I'm trying to figure out a data type for trees. Epic currently encodes the position of a tree node as a Span object relative to the token sequence. So in the tree
A
| \
B C
Would be encoded as
Node(A, Span(0,2), List(Node(B, Span(0,1)), Node(C, Span(1,2)))
In slabs, there is not really a concept of a sentence or a sorted list, so the Spans can't reference any index. But the spans would allow to flatten the tree into a list and reconstruct it, which would make the serialization easier.
One idea (inspired by Jason) is to store the tokens in the leafs, but I don't know how exactly to store them, because each object is the same. Option[Token] maybe? But then there's the possibility of an invalid tree. It would also be impossible to flatten a tree without any further addition.

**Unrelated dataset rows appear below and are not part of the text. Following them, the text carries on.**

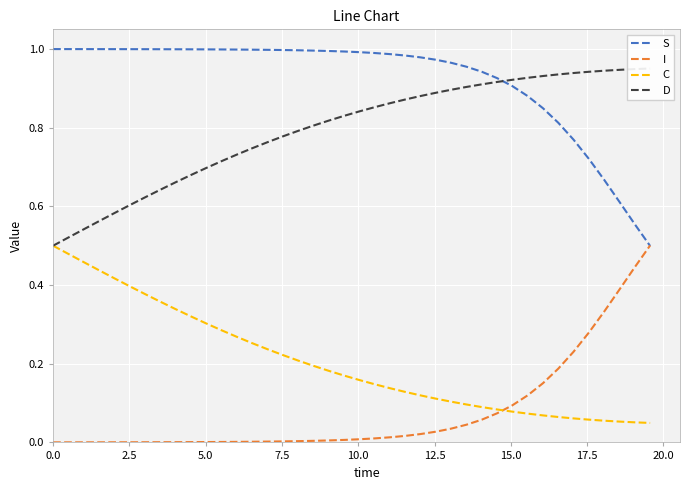

True or false: S and C cross at least once.

False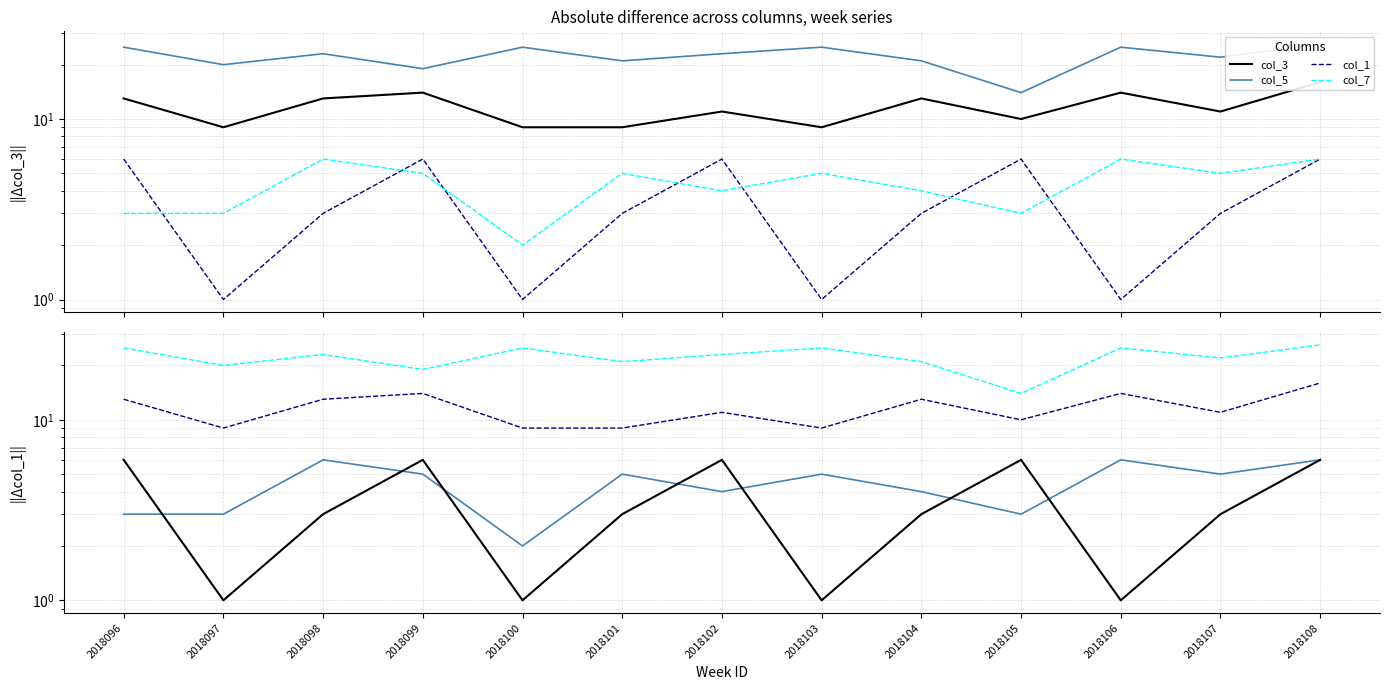

True or false: col_3 and col_7 cross at least once.

False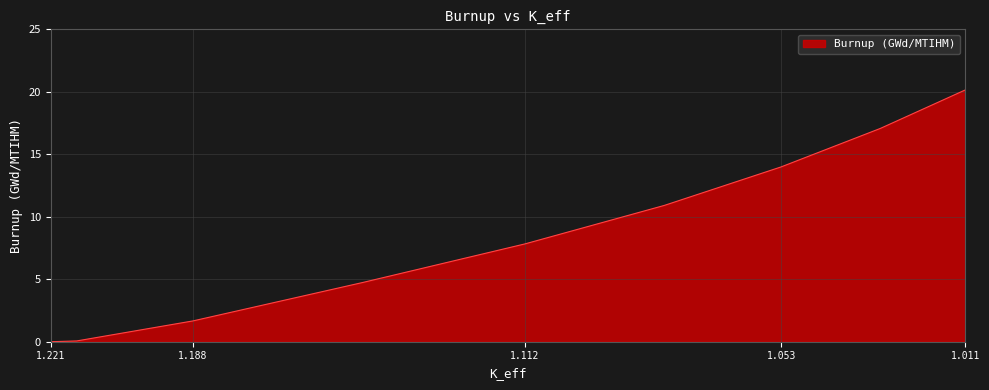

How many values exceed 7?

5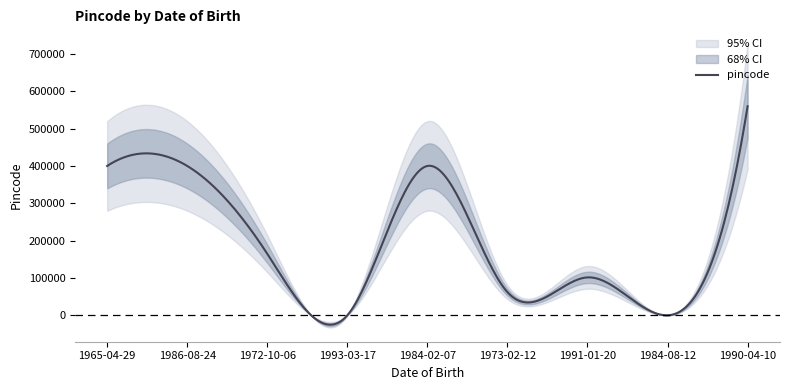

What is the change in value from 1972-10-06 to 1991-01-20?

-63265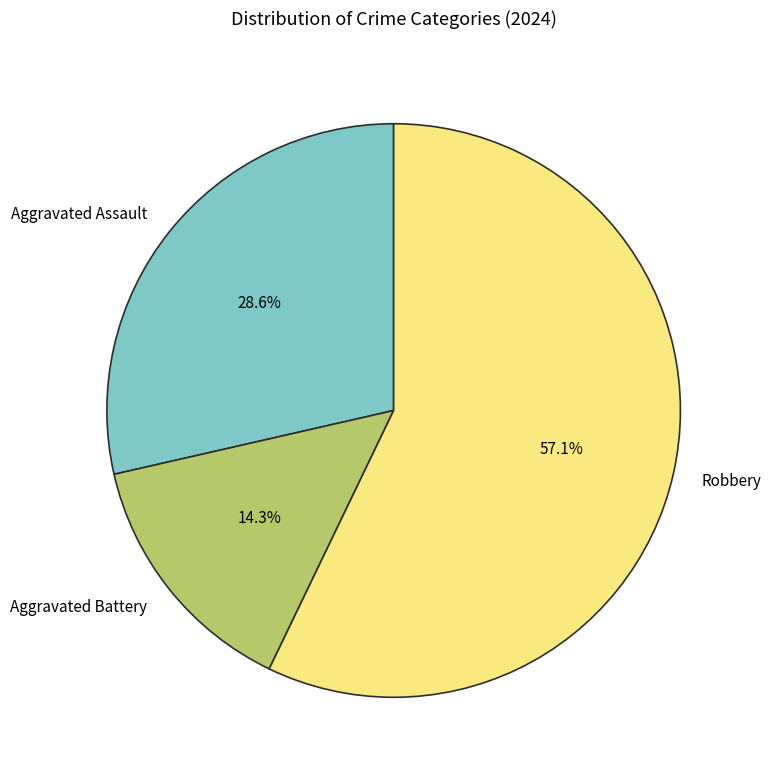

Is there a majority slice in this chart?

Yes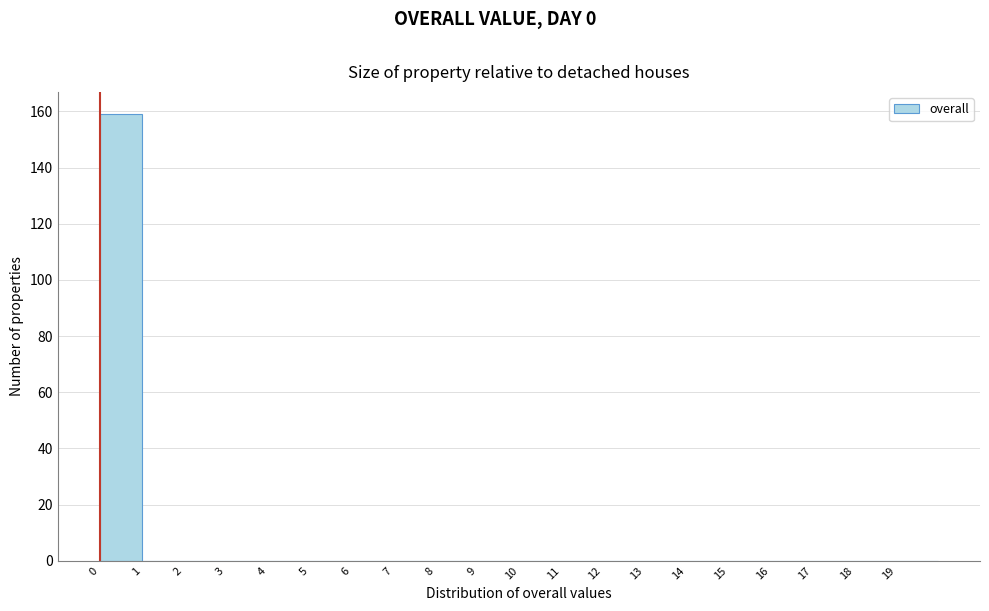

Reading left to right, transcribe this chart: for each bar, give the range it covers on the x-axis and its height. The values are not printed on the chart, so give them approximately, as read against the axis.

0 to 1: 160
1 to 2: 0
2 to 3: 0
3 to 4: 0
4 to 5: 0
5 to 6: 0
6 to 7: 0
7 to 8: 0
8 to 9: 0
9 to 10: 0
10 to 11: 0
11 to 12: 0
12 to 13: 0
13 to 14: 0
14 to 15: 0
15 to 16: 0
16 to 17: 0
17 to 18: 0
18 to 19: 0
19 to 20: 0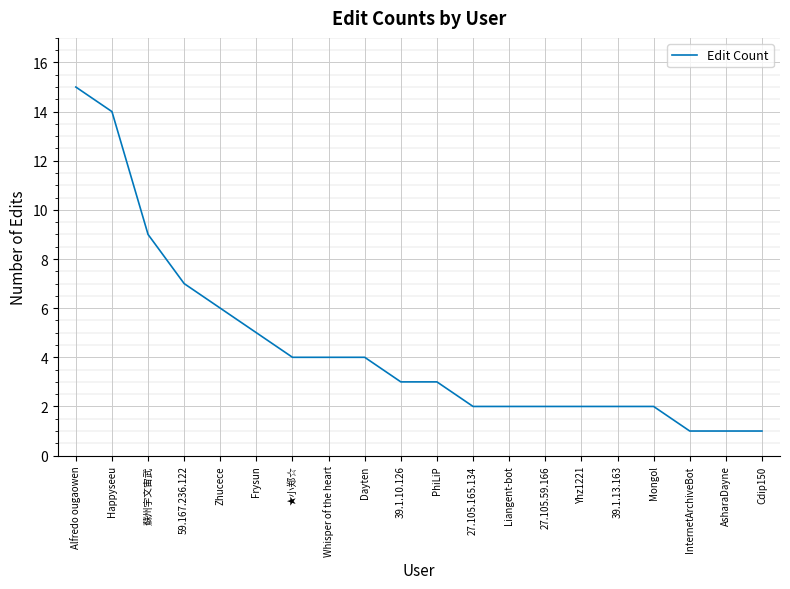

Reading right to left, list all the values displayed in this chart.

1	1	1	2	2	2	2	2	2	3	3	4	4	4	5	6	7	9	14	15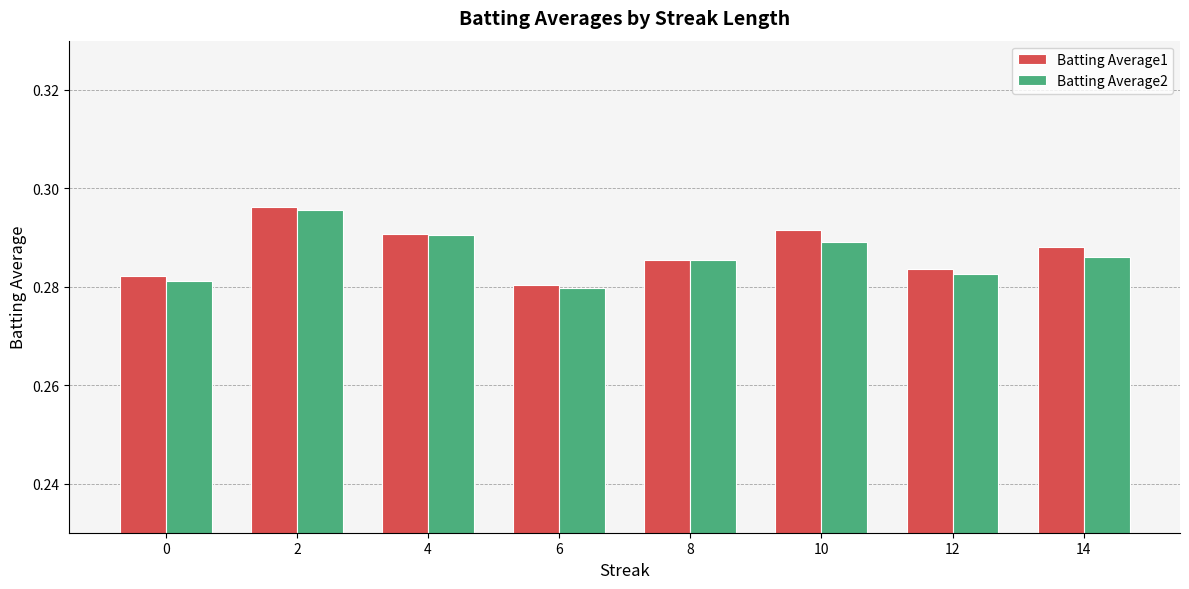

At how many categories does at least one series exceed 0?

8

Another idea would be to use char offset spans instead. Each tree node has a span attribute which corresponds to which characters it stores. To retrieve the corresponding token on a leaf node, index the tokens by span (which is an int) and retrieve the corresponding token. This would also allow to flatten the tree and rely on the spans to reconstruct it.
There doesn't seem to be too much, except the tree nodes have the span attribute as char offset and no way to flatten the tree.
I'm leaning towards the second option with char offsets because it makes flattening possible, and the first option makes it easy to produce invalid trees where the leafs don't have the tokens.
What are your thoughts? What are the problems with either idea, or is it possible to combine the two?